Copy the text lines of the data below word for word, leaving out the pictures.

Source data section start

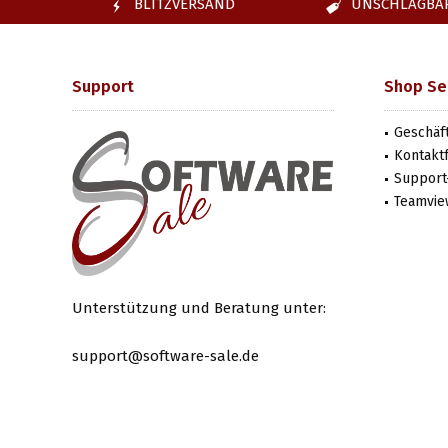
BLITZVERSAND
UNSCHLAGBAR
Support
Shop Se
Geschäf
Kontakt
Support-
Teamvie
Unterstützung und Beratung unter:
support@software-sale.de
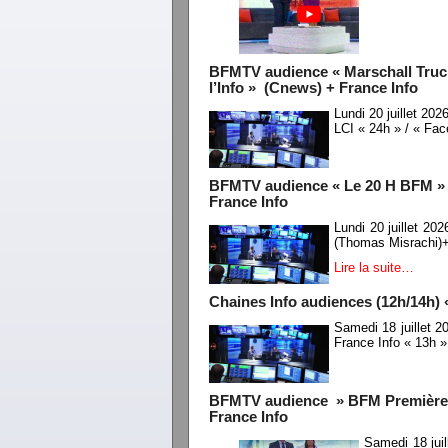
BFMTV audience « Marschall Trucho
l’Info » (Cnews) + France Info
Lundi 20 juillet 2
LCI « 24h » / « Fac
BFMTV audience « Le 20 H BFM » /
France Info
Lundi 20 juillet 2
(Thomas Misrachi)+
Lire la suite…
Chaines Info audiences (12h/14h) 
Samedi 18 juillet 
France Info « 13h 
BFMTV audience » BFM Première W
France Info
Samedi 18 ju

Source data section end

Reply to the exercise
BLITZVERSAND
UNSCHLAGBAR
Support
Shop Se
Geschäf
Kontakt
Support-
Teamvie
Unterstützung und Beratung unter:
support@software-sale.de
BFMTV audience « Marschall Trucho
l’Info » (Cnews) + France Info
Lundi 20 juillet 2
LCI « 24h » / « Fac
BFMTV audience « Le 20 H BFM » /
France Info
Lundi 20 juillet 2
(Thomas Misrachi)+
Lire la suite…
Chaines Info audiences (12h/14h) 
Samedi 18 juillet 
France Info « 13h 
BFMTV audience » BFM Première W
France Info
Samedi 18 ju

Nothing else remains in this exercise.